== Records provided
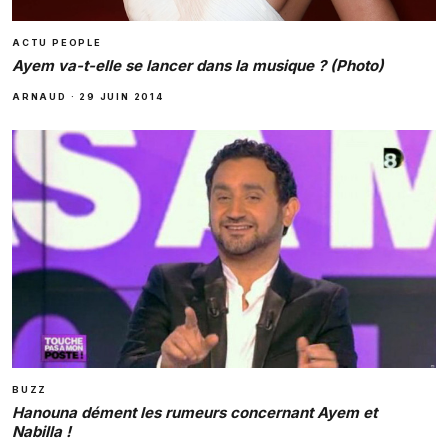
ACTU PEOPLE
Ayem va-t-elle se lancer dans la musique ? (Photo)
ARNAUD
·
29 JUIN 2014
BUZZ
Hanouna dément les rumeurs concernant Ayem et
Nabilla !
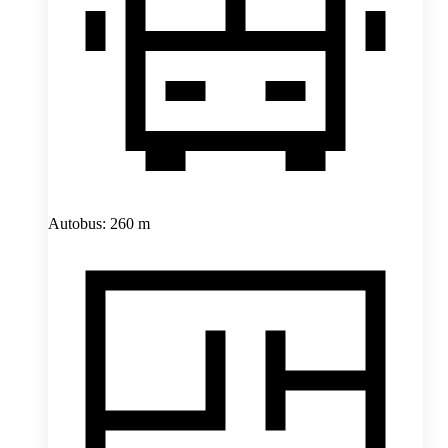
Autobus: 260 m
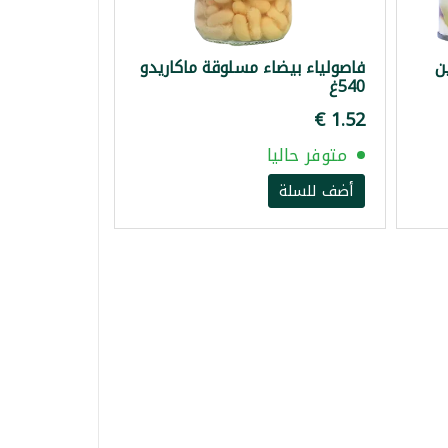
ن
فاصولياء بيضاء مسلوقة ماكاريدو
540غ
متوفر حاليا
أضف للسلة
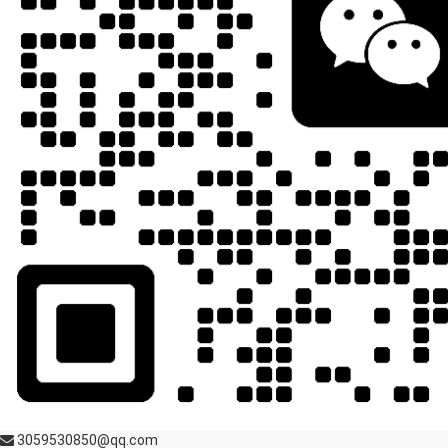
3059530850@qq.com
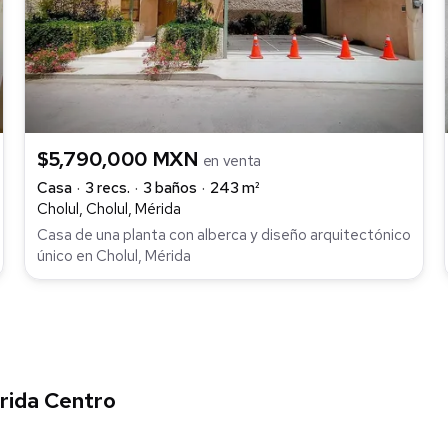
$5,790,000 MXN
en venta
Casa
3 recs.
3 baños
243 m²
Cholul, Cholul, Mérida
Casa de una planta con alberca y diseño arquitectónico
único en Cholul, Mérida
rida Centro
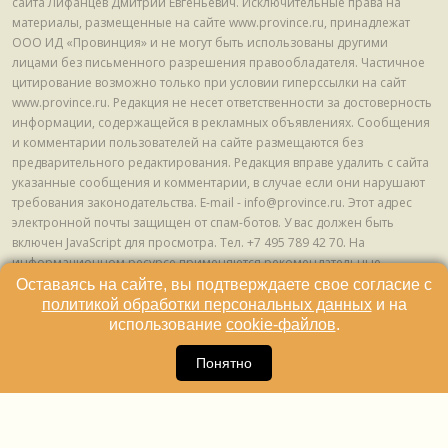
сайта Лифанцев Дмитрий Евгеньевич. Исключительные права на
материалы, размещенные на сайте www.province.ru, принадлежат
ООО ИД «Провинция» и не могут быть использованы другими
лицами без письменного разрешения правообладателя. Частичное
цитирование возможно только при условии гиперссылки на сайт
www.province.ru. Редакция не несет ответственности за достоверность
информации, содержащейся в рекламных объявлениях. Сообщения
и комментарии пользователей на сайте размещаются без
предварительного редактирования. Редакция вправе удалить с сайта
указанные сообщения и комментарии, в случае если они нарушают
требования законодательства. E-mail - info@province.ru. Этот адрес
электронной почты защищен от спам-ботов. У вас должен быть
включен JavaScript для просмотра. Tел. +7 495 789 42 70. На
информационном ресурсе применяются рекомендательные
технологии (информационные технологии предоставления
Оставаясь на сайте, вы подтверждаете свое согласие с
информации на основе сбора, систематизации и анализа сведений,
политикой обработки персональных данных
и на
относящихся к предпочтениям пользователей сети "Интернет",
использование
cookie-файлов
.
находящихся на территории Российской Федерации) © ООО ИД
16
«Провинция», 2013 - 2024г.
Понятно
====
Render all of the lines above as a Markdown table with the columns "No." and "Line", one numbered row per line, skipping blank lines. Leave the pictures out.

| No. | Line |
|---|---|
| 1 | ACTU PEOPLE |
| 2 | Ayem va-t-elle se lancer dans la musique ? (Photo) |
| 3 | ARNAUD |
| 4 | · |
| 5 | 29 JUIN 2014 |
| 6 | BUZZ |
| 7 | Hanouna dément les rumeurs concernant Ayem et |
| 8 | Nabilla ! |
| 9 | Autobus: 260 m |
| 10 | ن |
| 11 | فاصولياء بيضاء مسلوقة ماكاريدو |
| 12 | 540غ |
| 13 | متوفر حاليا |
| 14 | أضف للسلة |
| 15 | 3059530850@qq.com |
| 16 | $5,790,000 MXN |
| 17 | en venta |
| 18 | Casa |
| 19 | 3 recs. |
| 20 | 3 baños |
| 21 | 243 m² |
| 22 | Cholul, Cholul, Mérida |
| 23 | Casa de una planta con alberca y diseño arquitectónico |
| 24 | único en Cholul, Mérida |
| 25 | rida Centro |
| 26 | сайта Лифанцев Дмитрий Евгеньевич. Исключительные права на |
| 27 | материалы, размещенные на сайте www.province.ru, принадлежат |
| 28 | ООО ИД «Провинция» и не могут быть использованы другими |
| 29 | лицами без письменного разрешения правообладателя. Частичное |
| 30 | цитирование возможно только при условии гиперссылки на сайт |
| 31 | www.province.ru. Редакция не несет ответственности за достоверность |
| 32 | информации, содержащейся в рекламных объявлениях. Сообщения |
| 33 | и комментарии пользователей на сайте размещаются без |
| 34 | предварительного редактирования. Редакция вправе удалить с сайта |
| 35 | указанные сообщения и комментарии, в случае если они нарушают |
| 36 | требования законодательства. E-mail - info@province.ru. Этот адрес |
| 37 | электронной почты защищен от спам-ботов. У вас должен быть |
| 38 | включен JavaScript для просмотра. Tел. +7 495 789 42 70. На |
| 39 | информационном ресурсе применяются рекомендательные |
| 40 | технологии (информационные технологии предоставления |
| 41 | Оставаясь на сайте, вы подтверждаете свое согласие с |
| 42 | информации на основе сбора, систематизации и анализа сведений, |
| 43 | политикой обработки персональных данных |
| 44 | и на |
| 45 | относящихся к предпочтениям пользователей сети "Интернет", |
| 46 | использование |
| 47 | cookie-файлов |
| 48 | . |
| 49 | находящихся на территории Российской Федерации) © ООО ИД |
| 50 | 16 |
| 51 | «Провинция», 2013 - 2024г. |
| 52 | Понятно |